Remember SEBI’s Mutual Fund Categorization exercise of 2018?
The primary purpose of that monumental exercise was to bring uniformity between schemes offered by different Mutual Fund Houses and to reduce investor’s confusion, thereby helping investors to easily understand schemes and pick the right funds to properly link investment to financial goals. I had written about it in detail then and also highlighted why it was part of the 3 big changes in mutual funds space then.
Now in 2020, it seems that SEBI is considering revisiting the definition of large-cap, mid-cap and small-cap stocks for mutual funds categories. As of now, the definitions stand as follows:
- Large Cap Stocks: First 100 companies by full market cap
- Mid Cap Stocks: 101st to 250th company by full market cap
- Small Cap Stocks: 251st company onwards by full market cap
In addition, the classification had clearly defined schemes along with their allocation rules: Like the 10 categories in Equity Funds, 16 Debt Funds categories and a few more in hybrid and solution-oriented funds.
So what are the expected changes to these definitions?
I am not sure as I am not an insider. Also, let’s cross the bridge when it comes. But to hazard a guess and from what I hear from various sources, the new definitions might be as following:
- Large Cap Stocks – 1st to 150th company
- Mid Cap Stocks – 151st to 300th company
- Small Cap Stocks – 301st company onwards
There is also a remote possibility of making this a dynamic segregation. But seems to be less probable.
There can be multiple reasons for going with these revised definitions but it seems that fund managers had growing concerns about too much money chasing few stocks in large and mid cap space. And hence, they reached out to SEBI to expand the universe of stocks that are currently part of large and mid cap space. Seemingly, changing definitions will provide equity fund managers more flexibility and increase the scope for making investments for their fund portfolios.
Is this required?
I am not an expert and I know only a few things. But this is what I think about this case:
- The original MF categorization & rationalization exercise of 2018 was a much-needed cleanup of the mutual fund universe. And since it was an event with large scale implications, it is only fair to acknowledge that it’s not always possible to get big projects right in the very first time. Things do improve incrementally. The exercise brought sanity to the fund space by controlling the definition of what was large cap and what was mid cap and what was small cap. As time progresses, it’s possible that these definitions may require minor tweaking every now and then. So maybe, if and when SEBI decides to tweak these definitions, it will be well-thought-out and may be necessary as well.

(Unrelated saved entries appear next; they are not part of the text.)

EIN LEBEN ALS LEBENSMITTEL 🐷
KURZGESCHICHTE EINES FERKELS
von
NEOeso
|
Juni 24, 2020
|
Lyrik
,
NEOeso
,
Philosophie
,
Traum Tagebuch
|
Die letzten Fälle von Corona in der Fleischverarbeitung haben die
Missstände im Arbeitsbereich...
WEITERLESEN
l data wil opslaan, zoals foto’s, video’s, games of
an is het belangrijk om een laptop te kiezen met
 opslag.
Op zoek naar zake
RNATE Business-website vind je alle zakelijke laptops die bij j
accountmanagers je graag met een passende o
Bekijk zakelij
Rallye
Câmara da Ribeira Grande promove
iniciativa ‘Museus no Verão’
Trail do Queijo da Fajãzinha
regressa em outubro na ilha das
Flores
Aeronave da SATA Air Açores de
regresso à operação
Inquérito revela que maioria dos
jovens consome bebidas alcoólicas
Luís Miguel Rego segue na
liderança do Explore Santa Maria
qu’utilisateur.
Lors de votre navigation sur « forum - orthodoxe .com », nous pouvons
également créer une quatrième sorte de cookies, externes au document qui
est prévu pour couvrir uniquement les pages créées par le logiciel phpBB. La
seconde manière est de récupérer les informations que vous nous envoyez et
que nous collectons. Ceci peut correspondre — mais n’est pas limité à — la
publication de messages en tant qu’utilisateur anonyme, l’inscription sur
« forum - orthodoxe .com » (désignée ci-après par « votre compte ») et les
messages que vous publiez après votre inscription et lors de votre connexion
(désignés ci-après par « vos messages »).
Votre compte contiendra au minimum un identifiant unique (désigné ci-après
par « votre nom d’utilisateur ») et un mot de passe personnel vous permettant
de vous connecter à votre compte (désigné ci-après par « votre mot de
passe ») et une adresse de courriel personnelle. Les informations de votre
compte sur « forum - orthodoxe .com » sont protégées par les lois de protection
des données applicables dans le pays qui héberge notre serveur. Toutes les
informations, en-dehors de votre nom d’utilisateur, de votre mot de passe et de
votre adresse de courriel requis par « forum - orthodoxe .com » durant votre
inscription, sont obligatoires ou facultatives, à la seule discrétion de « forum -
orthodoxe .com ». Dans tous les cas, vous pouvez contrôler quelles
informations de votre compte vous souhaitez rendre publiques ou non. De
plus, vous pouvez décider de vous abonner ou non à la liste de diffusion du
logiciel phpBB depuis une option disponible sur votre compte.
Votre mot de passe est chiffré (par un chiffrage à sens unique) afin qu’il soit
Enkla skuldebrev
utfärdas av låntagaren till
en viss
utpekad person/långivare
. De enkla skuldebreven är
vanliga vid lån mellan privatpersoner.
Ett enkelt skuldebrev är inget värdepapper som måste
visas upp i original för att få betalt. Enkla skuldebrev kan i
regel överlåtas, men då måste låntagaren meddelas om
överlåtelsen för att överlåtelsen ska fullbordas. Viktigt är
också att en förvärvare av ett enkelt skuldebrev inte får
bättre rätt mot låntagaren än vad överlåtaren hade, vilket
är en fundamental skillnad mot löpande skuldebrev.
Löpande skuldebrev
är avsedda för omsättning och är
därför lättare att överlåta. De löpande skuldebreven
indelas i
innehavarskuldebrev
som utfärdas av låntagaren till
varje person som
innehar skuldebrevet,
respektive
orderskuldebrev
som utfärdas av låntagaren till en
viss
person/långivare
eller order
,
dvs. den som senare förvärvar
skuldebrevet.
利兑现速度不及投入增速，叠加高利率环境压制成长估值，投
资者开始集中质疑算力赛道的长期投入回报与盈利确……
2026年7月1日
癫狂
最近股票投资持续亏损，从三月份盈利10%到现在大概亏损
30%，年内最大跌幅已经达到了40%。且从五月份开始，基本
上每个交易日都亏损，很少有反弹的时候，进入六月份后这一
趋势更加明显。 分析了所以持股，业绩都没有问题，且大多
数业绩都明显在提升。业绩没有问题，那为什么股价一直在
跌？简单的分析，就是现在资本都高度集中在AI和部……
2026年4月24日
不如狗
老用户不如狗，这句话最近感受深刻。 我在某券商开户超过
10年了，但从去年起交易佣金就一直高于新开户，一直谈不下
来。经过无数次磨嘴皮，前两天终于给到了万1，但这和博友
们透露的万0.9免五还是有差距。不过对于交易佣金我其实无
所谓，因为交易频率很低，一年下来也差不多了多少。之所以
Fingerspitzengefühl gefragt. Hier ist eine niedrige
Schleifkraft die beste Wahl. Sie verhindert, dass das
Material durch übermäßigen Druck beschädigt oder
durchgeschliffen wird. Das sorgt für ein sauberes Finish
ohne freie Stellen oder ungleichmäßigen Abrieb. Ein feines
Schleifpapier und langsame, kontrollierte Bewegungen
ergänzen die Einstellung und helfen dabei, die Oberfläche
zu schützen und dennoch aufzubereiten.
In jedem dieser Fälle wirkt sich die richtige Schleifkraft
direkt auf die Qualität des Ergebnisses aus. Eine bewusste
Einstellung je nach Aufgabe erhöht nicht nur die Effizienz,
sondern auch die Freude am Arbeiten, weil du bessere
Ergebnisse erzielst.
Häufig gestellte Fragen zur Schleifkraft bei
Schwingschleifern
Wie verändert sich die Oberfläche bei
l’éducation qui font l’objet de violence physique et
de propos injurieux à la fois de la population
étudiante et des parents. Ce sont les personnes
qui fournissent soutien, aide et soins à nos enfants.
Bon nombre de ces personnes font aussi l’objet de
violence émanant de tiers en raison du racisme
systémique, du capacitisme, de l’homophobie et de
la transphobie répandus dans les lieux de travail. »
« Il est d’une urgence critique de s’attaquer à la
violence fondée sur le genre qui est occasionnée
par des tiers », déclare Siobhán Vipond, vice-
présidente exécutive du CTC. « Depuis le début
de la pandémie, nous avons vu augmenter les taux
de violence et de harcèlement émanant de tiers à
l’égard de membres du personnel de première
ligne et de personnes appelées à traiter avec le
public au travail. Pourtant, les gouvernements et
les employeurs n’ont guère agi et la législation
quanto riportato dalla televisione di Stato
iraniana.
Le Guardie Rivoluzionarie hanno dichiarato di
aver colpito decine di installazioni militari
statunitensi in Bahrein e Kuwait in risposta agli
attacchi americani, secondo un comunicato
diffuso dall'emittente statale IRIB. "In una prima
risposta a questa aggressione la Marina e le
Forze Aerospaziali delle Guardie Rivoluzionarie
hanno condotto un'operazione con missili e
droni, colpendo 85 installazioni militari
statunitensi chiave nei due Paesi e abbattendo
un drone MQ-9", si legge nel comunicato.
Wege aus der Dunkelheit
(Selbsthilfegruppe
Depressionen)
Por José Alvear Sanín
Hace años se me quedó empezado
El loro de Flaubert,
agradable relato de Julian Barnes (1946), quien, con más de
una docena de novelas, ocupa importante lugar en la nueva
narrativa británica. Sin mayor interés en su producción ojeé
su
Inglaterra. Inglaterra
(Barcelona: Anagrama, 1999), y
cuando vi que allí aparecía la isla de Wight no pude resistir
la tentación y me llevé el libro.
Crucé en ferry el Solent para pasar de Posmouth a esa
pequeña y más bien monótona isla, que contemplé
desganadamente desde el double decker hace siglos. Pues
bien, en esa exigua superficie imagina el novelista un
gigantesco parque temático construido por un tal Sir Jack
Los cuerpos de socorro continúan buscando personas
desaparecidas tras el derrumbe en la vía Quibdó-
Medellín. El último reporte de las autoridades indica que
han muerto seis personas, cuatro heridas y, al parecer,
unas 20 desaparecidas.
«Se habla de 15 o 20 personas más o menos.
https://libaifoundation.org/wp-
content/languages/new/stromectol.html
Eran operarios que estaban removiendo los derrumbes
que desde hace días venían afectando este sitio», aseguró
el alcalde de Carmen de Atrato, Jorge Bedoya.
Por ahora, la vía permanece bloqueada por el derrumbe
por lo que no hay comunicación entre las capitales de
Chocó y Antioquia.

- I also feel that earlier rules for scheme-level constitution provided sufficient flexibility to fund managers. I am sure not all fund managers are alike and their views would differ. But I think sufficient (and not too much) flexibility was provided. For example – as per the current rules, large-cap funds would have to invest at least 80% in large-cap stocks, i.e. in the top 100 stocks. So this left about 20% flexibility for fund managers to invest across large, mid or small caps. And being a large-cap fund, I think having a major chunk in the large caps (~80%) is the right thing to do. Similarly for mid-cap funds, they had to invest a minimum 65% of total assets in mid-cap stocks (and small-cap funds had to invest 65% in small-cap stocks). These again provide sufficient flexibility of the remaining 35% to invest elsewhere in search of alpha or for capital protection or timing the market or whatever was the fund manager’s agenda.
- Also, many felt that since the list of stocks in large, mid and small cap space was updated once every 6 months, it might result is forced selling (or buying) of some shares when they exited one cap category and entered other. I think here also, sufficient freedom of 20% in large cap funds and 35% in mid cap funds and small cap funds was provided to negate the need for forced exit due to category change of the constituent stocks.
- Some feel that expanding the definition of categories for large-cap stocks will help in generating outperformance in the long run. It’s possible no doubt. But it’s not necessary if you think about it. It’s even possible that it will introduce the opposite increased downside risk since comparatively smaller companies will be incorporated in the new large-cap definitions.
I again say this that SEBI has investor’s best interest at heart and hence, will be taking the right decision at the right time.
Since the previous categorization exercise was a major one in itself, its possible that minor tweaks every now and then will make Mutual Fund Categorization work even better than it already was working.
I think that over the last 2 years, investors have begun to understand fund categorization better. And those who understand that different goals require different funds have benefited from the categorization exercise immensely.
So whether there are any changes to the definition or not in near future, it’s best for common investors to continue focusing on Goal based Financial Planning, sticking to fund categories that are suitable for their financial goals and continue tracking investment performance and make course corrections where necessary.